Copy the records below exactly as they appear, leaving out the pictures.

======== DATA UNDER STUDY ========

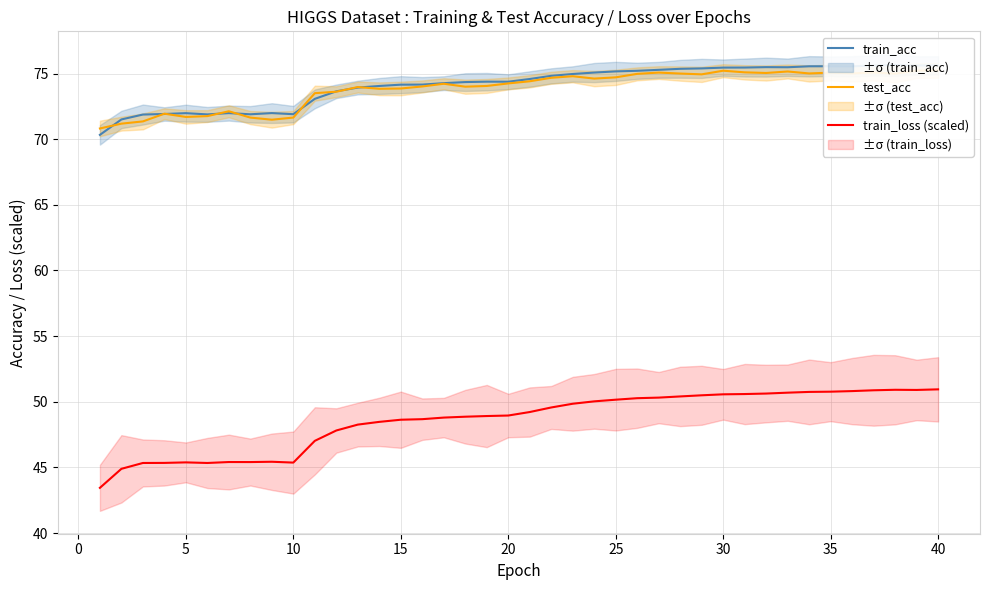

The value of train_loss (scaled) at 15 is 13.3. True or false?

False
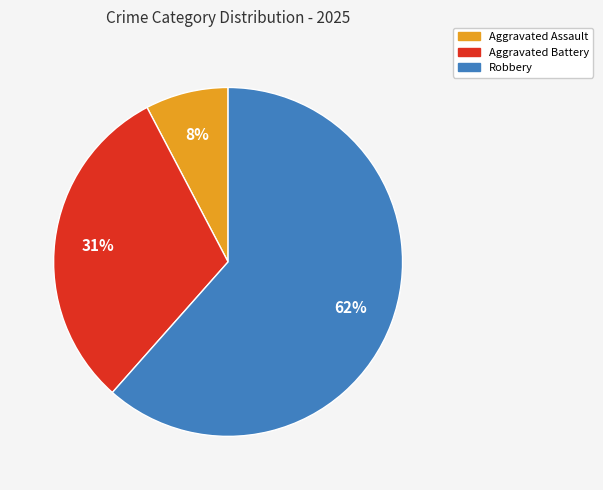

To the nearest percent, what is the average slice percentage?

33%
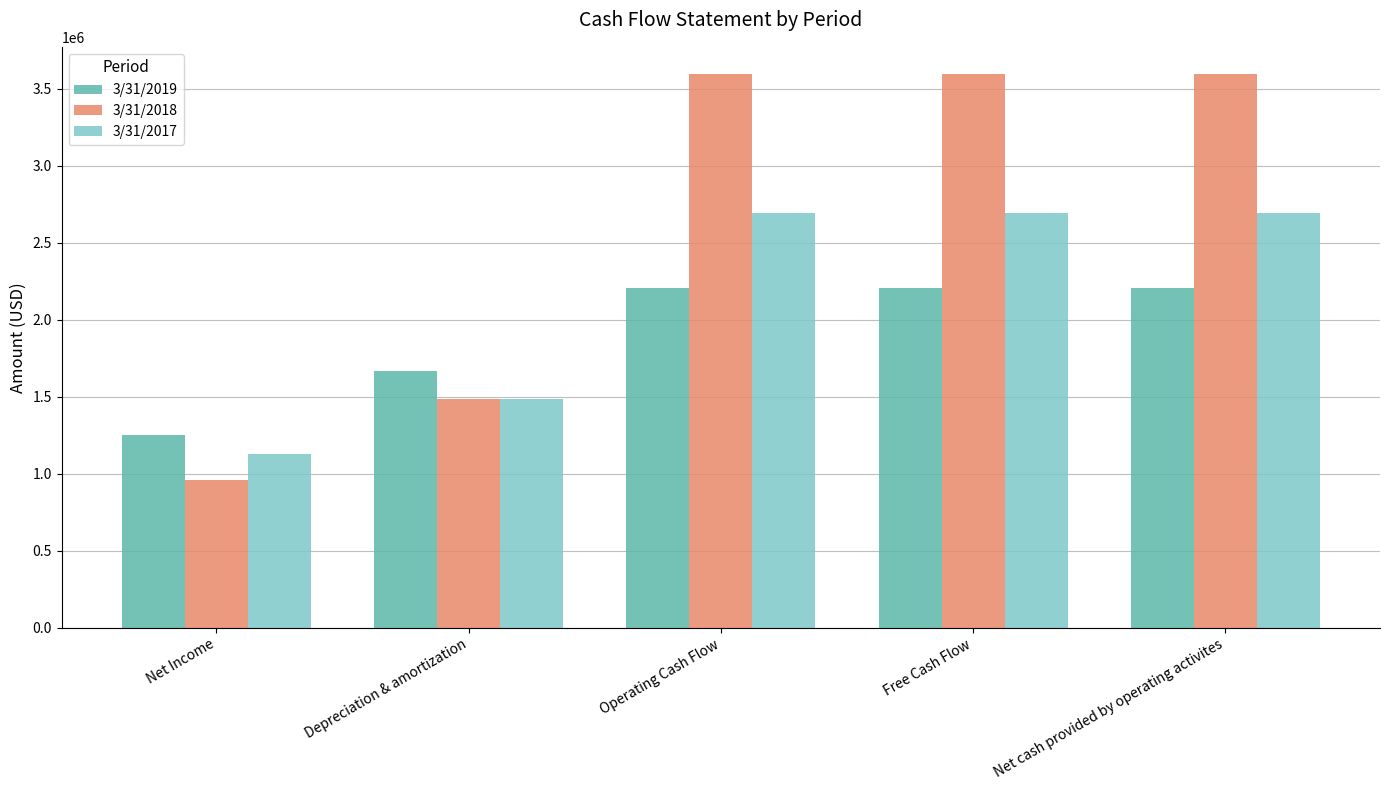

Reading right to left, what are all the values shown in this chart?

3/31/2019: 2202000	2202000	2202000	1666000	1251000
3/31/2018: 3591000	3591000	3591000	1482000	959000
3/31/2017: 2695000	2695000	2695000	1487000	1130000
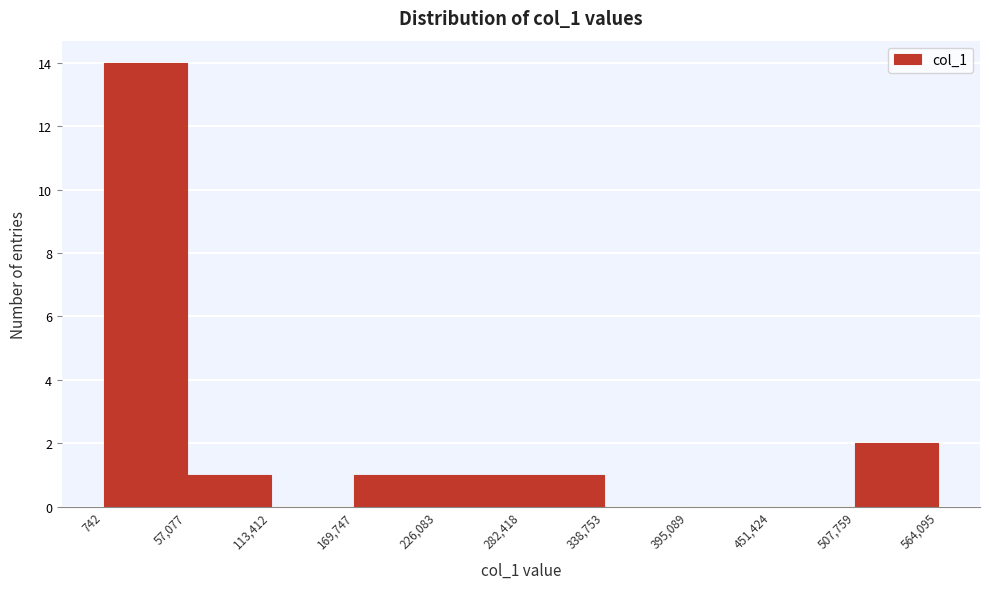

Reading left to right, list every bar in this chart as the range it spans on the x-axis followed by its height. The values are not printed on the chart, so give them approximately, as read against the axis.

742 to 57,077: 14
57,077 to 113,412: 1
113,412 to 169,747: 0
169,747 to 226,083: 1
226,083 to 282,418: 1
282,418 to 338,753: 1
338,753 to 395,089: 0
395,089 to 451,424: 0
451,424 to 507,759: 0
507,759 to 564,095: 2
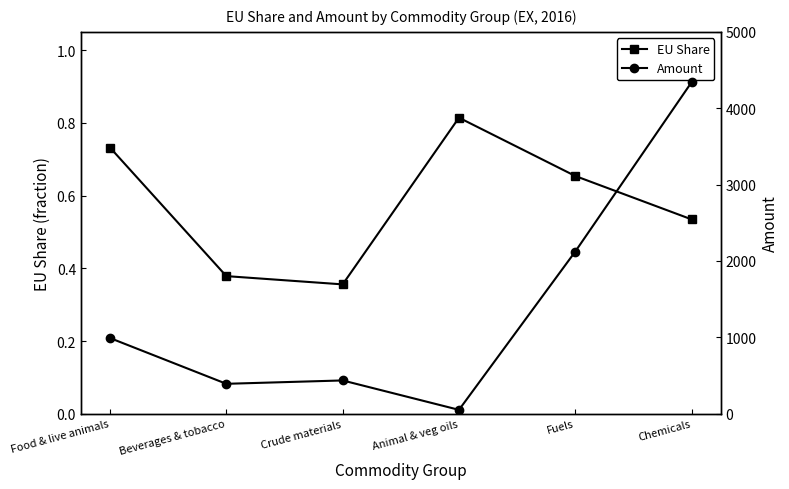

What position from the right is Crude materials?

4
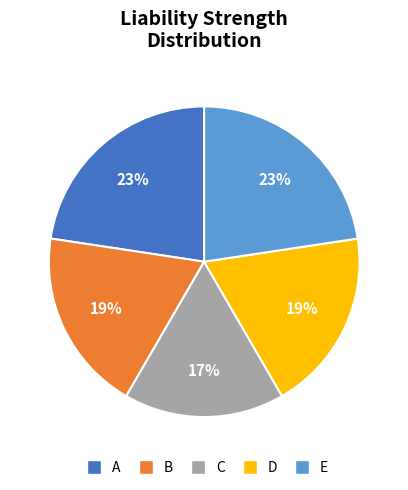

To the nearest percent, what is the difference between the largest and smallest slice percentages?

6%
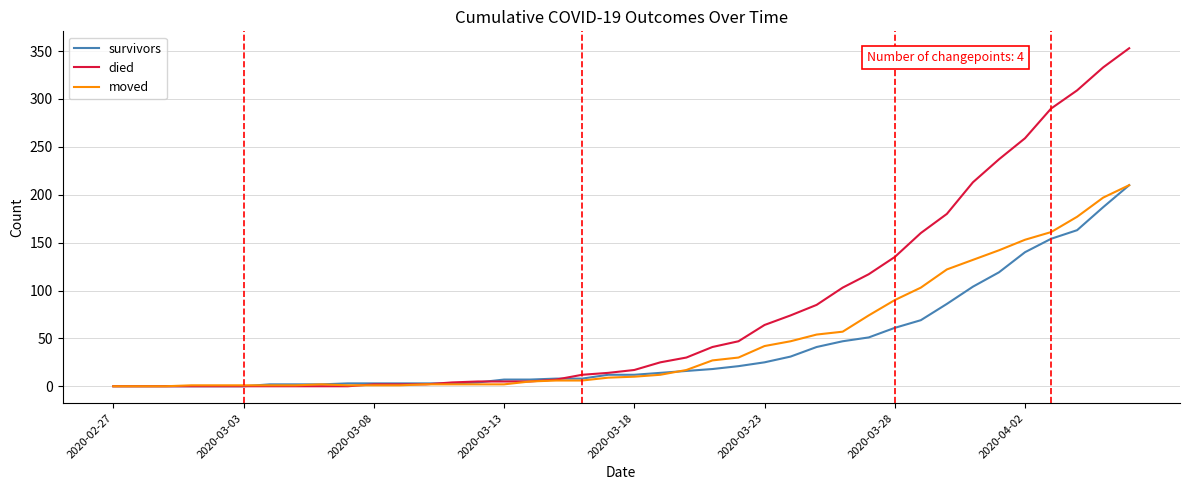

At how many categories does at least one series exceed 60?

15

========

ANSWER BOX »
The value of train_loss (scaled) at 15 is 13.3. True or false?

False

To the nearest percent, what is the average slice percentage?

33%

Reading right to left, what are all the values shown in this chart?

3/31/2019: 2202000	2202000	2202000	1666000	1251000
3/31/2018: 3591000	3591000	3591000	1482000	959000
3/31/2017: 2695000	2695000	2695000	1487000	1130000

Reading left to right, list every bar in this chart as the range it spans on the x-axis followed by its height. The values are not printed on the chart, so give them approximately, as read against the axis.

742 to 57,077: 14
57,077 to 113,412: 1
113,412 to 169,747: 0
169,747 to 226,083: 1
226,083 to 282,418: 1
282,418 to 338,753: 1
338,753 to 395,089: 0
395,089 to 451,424: 0
451,424 to 507,759: 0
507,759 to 564,095: 2

What position from the right is Crude materials?

4

To the nearest percent, what is the difference between the largest and smallest slice percentages?

6%

At how many categories does at least one series exceed 60?

15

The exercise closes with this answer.